Have an exit strategy
If I go to a big event, I like to arrive early so that I can find places to hide if I need them, and so that I'm not walking into a full and busy room. Driving or having a taxi booked means that you can leave early if you want to – taxis can always be rescheduled if you find you are having fun.
Ignore Christmas completely
It's allowed. Buy nice non-Christmas food, stock up on non-Christmas films, binge on box sets. Shut the door on Christmas Eve and ignore the world, and then emerge on Boxing Day. Switching off social media can help you to keep Christmas away too.
Don't give in to pressure from others
Spending Christmas alone, with friends, with strangers, working, volunteering, whatever – if it's what you want to do, then just do it. Don't feel that you have to fit in.
Volunteer if you want to, bit don't do it because you feel you ought to.
Create new memories
Do something totally different. I have amazing memories of the year I went and stayed in a shepherd's hut. I stocked up on goodies, stacked my Kindle full of books, saw a friend for Christmas lunch, but for the rest of the time I looked at the view, pottered around, ate my body weight in chocolate, and slept. You can have a tradition of not having a tradition.
Buy yourself something nice
A big present, a little present – it doesn't matter what it is, but have something special just for you on Christmas Day. You can say it's from you, or from your partner, or from your cat. Whatever you want.

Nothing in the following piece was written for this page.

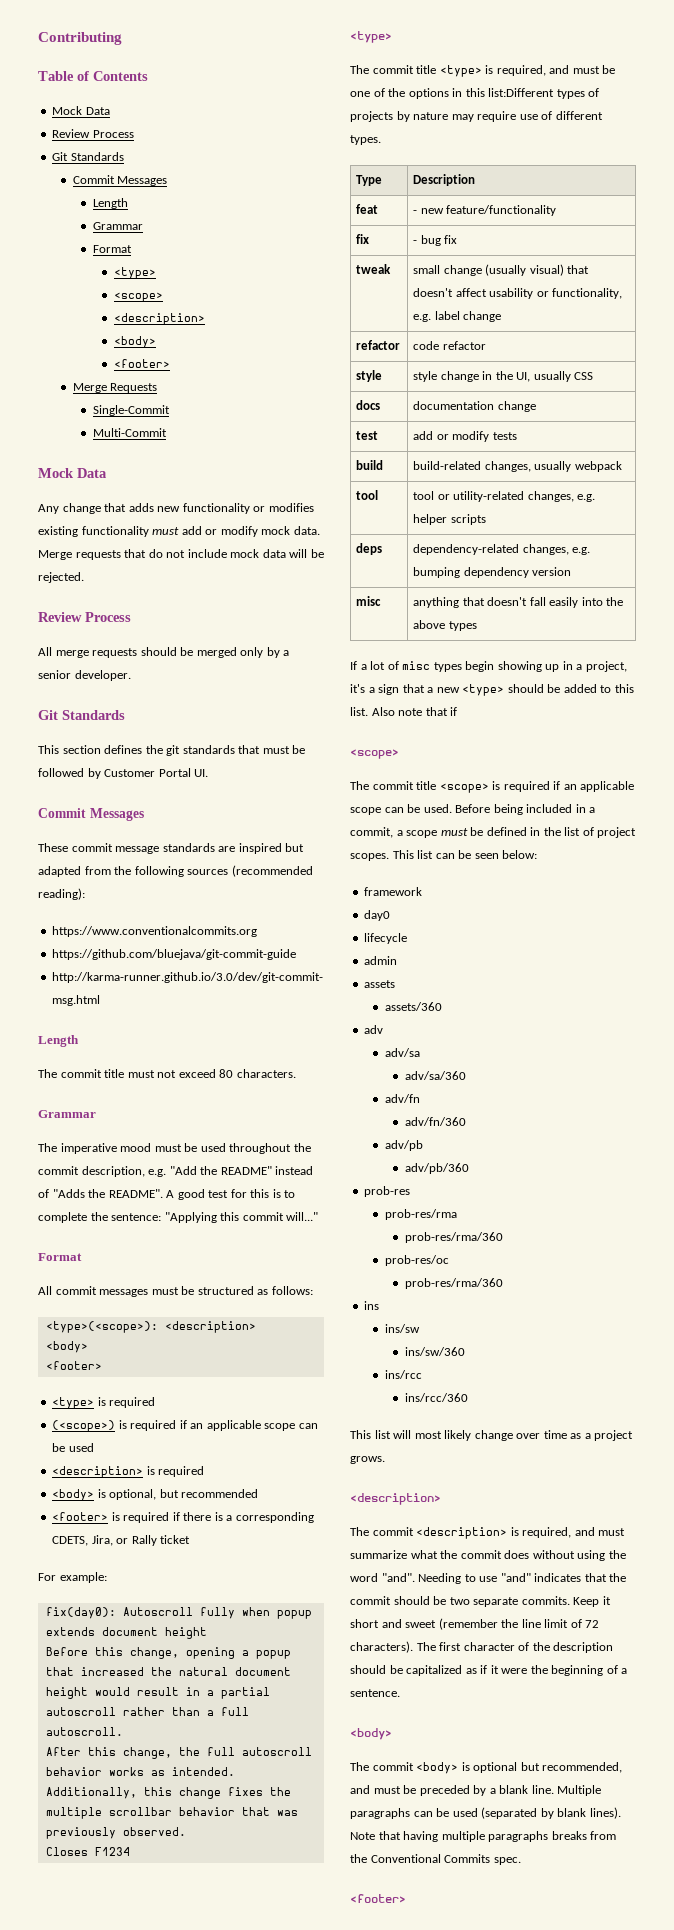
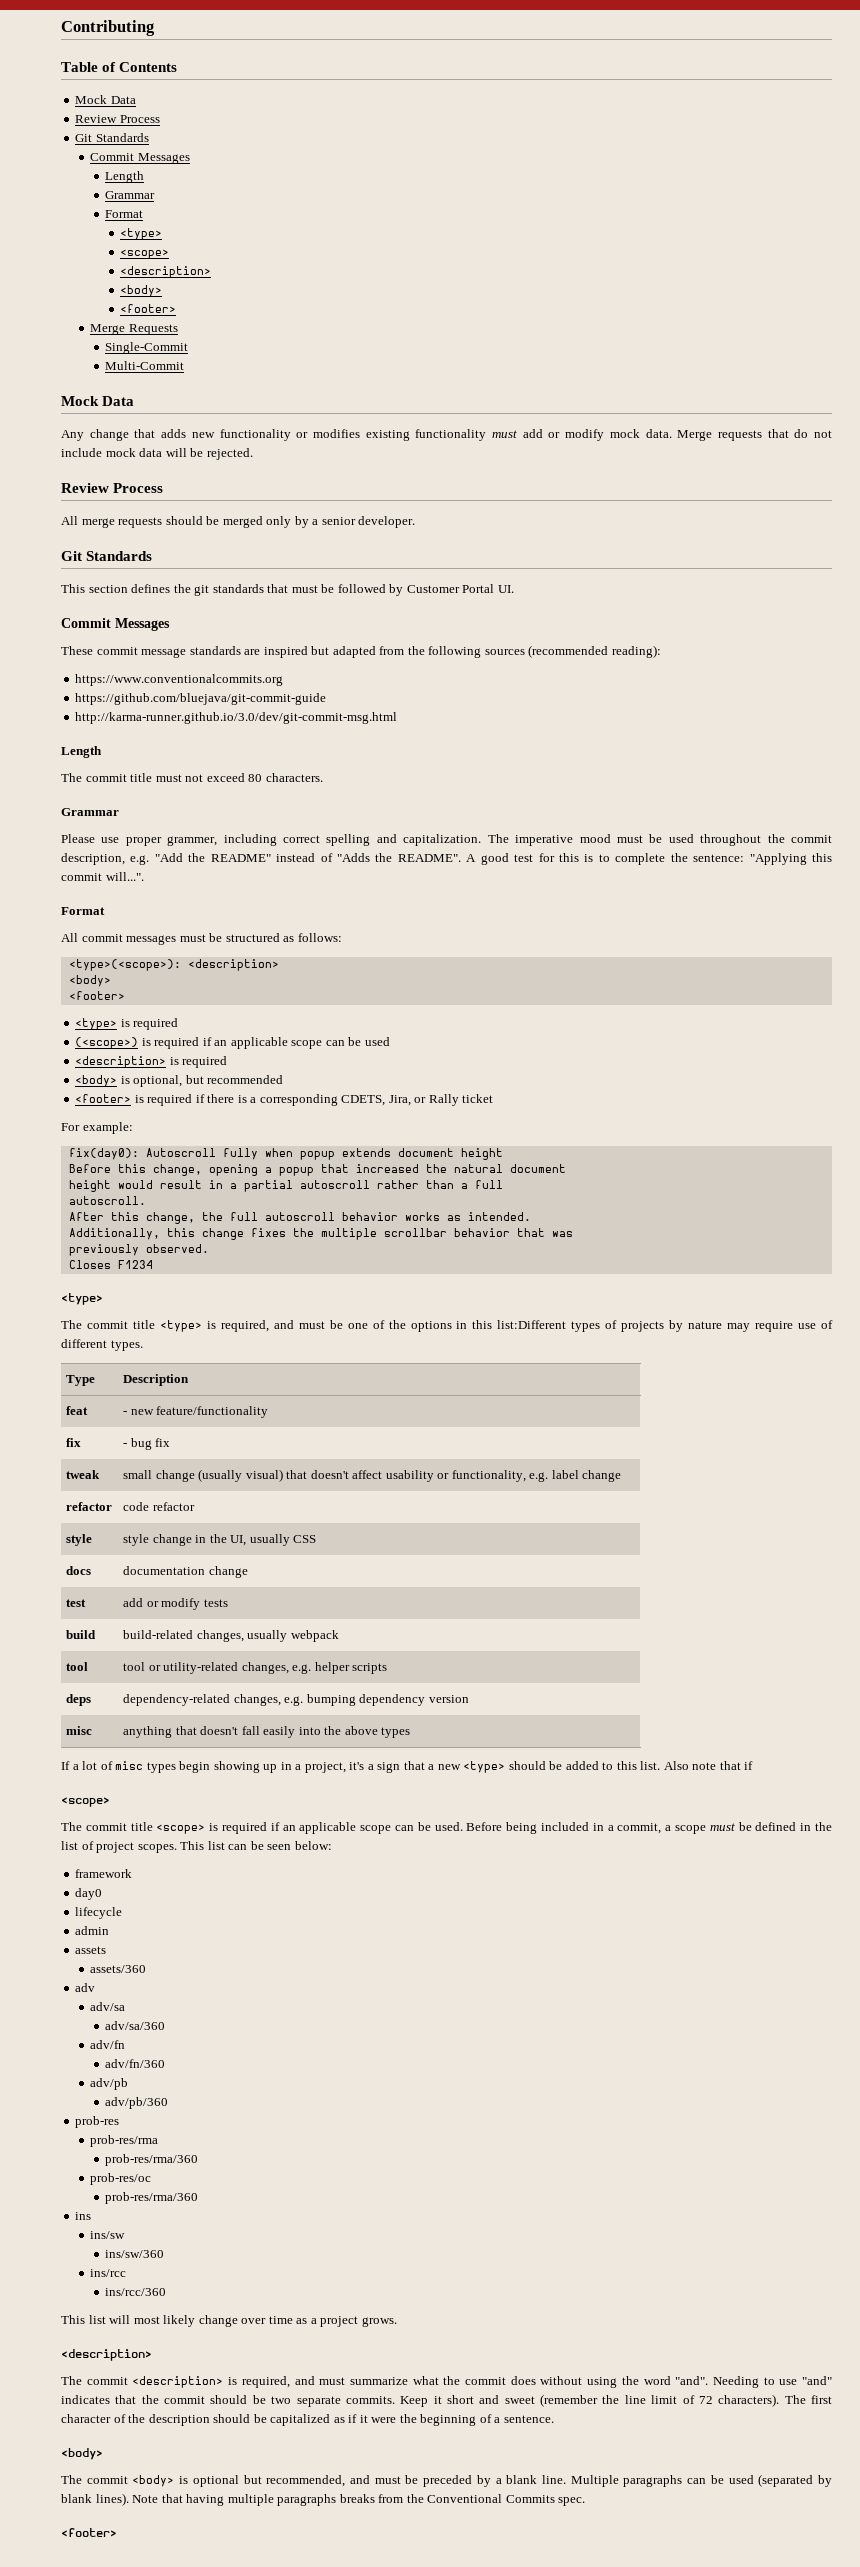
(96, 1114) none -> [61,834,482,846] Please use proper grammer, including correct spelling and capitalization.
[286,1212,319,1221] will..." -> [105,872,144,881] will...".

You are allowed to enjoy whatever it is that you are doing. Don't feel guilty.
It might be a good idea to have some plans made, otherwise you might just drift and feel worse. But don't plan so much that you feel guilty about not doing it all. Stock up on the food you need, decorate the house and tree if you want to, plan to catch up on some hobbies or some reading, go for a walk, pamper yourself with a long bath. Whatever you really fancy that you don't normally have time to do.
I was widowed at 50 when Tim, who I expected would be my happy-ever-after following a marriage break-up, died suddenly from heart failure linked to his type 2 diabetes. Though we'd known each other since our early 20s, we'd been married less than ten years.